- **WRITTEN TASK**
The answer must consist of every record below, reproduced exactly.

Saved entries
■ ■ ■

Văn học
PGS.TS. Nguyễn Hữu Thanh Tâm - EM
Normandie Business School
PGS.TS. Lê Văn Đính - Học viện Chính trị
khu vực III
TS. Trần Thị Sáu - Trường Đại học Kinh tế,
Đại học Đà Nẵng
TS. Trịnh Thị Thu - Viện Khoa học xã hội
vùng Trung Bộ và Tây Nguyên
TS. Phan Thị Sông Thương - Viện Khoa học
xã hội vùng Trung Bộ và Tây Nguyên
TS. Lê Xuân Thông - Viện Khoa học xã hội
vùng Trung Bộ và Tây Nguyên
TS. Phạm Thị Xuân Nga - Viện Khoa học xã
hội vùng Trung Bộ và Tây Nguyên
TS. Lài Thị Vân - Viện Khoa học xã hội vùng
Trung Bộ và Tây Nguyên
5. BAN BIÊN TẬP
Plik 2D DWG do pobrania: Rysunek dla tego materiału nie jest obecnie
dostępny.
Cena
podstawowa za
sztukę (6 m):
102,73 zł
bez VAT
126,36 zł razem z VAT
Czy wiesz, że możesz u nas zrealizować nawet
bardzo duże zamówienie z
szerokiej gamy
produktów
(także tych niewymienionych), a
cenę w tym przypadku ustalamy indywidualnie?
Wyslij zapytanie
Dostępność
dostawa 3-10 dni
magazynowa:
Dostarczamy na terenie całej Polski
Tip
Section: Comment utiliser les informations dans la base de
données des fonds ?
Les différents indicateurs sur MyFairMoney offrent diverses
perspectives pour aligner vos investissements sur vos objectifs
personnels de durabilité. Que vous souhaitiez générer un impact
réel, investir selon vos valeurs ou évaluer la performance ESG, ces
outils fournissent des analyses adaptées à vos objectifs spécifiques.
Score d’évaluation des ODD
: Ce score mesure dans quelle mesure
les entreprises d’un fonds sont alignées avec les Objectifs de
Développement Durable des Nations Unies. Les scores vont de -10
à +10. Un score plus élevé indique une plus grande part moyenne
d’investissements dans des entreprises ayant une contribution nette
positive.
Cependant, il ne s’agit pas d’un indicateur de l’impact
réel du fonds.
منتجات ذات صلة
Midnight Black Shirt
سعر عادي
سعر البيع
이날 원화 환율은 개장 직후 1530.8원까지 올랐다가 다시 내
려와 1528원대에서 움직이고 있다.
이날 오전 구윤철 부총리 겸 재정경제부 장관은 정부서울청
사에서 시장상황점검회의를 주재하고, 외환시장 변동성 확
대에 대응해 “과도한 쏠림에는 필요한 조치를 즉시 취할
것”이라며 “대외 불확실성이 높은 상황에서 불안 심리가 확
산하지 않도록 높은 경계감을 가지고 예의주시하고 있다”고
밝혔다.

■ ■ ■

- **REPLY TO THE TASK**
Văn học
PGS.TS. Nguyễn Hữu Thanh Tâm - EM
Normandie Business School
PGS.TS. Lê Văn Đính - Học viện Chính trị
khu vực III
TS. Trần Thị Sáu - Trường Đại học Kinh tế,
Đại học Đà Nẵng
TS. Trịnh Thị Thu - Viện Khoa học xã hội
vùng Trung Bộ và Tây Nguyên
TS. Phan Thị Sông Thương - Viện Khoa học
xã hội vùng Trung Bộ và Tây Nguyên
TS. Lê Xuân Thông - Viện Khoa học xã hội
vùng Trung Bộ và Tây Nguyên
TS. Phạm Thị Xuân Nga - Viện Khoa học xã
hội vùng Trung Bộ và Tây Nguyên
TS. Lài Thị Vân - Viện Khoa học xã hội vùng
Trung Bộ và Tây Nguyên
5. BAN BIÊN TẬP
Plik 2D DWG do pobrania: Rysunek dla tego materiału nie jest obecnie
dostępny.
Cena
podstawowa za
sztukę (6 m):
102,73 zł
bez VAT
126,36 zł razem z VAT
Czy wiesz, że możesz u nas zrealizować nawet
bardzo duże zamówienie z
szerokiej gamy
produktów
(także tych niewymienionych), a
cenę w tym przypadku ustalamy indywidualnie?
Wyslij zapytanie
Dostępność
dostawa 3-10 dni
magazynowa:
Dostarczamy na terenie całej Polski
Tip
Section: Comment utiliser les informations dans la base de
données des fonds ?
Les différents indicateurs sur MyFairMoney offrent diverses
perspectives pour aligner vos investissements sur vos objectifs
personnels de durabilité. Que vous souhaitiez générer un impact
réel, investir selon vos valeurs ou évaluer la performance ESG, ces
outils fournissent des analyses adaptées à vos objectifs spécifiques.
Score d’évaluation des ODD
: Ce score mesure dans quelle mesure
les entreprises d’un fonds sont alignées avec les Objectifs de
Développement Durable des Nations Unies. Les scores vont de -10
à +10. Un score plus élevé indique une plus grande part moyenne
d’investissements dans des entreprises ayant une contribution nette
positive.
Cependant, il ne s’agit pas d’un indicateur de l’impact
réel du fonds.
منتجات ذات صلة
Midnight Black Shirt
سعر عادي
سعر البيع
이날 원화 환율은 개장 직후 1530.8원까지 올랐다가 다시 내
려와 1528원대에서 움직이고 있다.
이날 오전 구윤철 부총리 겸 재정경제부 장관은 정부서울청
사에서 시장상황점검회의를 주재하고, 외환시장 변동성 확
대에 대응해 “과도한 쏠림에는 필요한 조치를 즉시 취할
것”이라며 “대외 불확실성이 높은 상황에서 불안 심리가 확
산하지 않도록 높은 경계감을 가지고 예의주시하고 있다”고
밝혔다.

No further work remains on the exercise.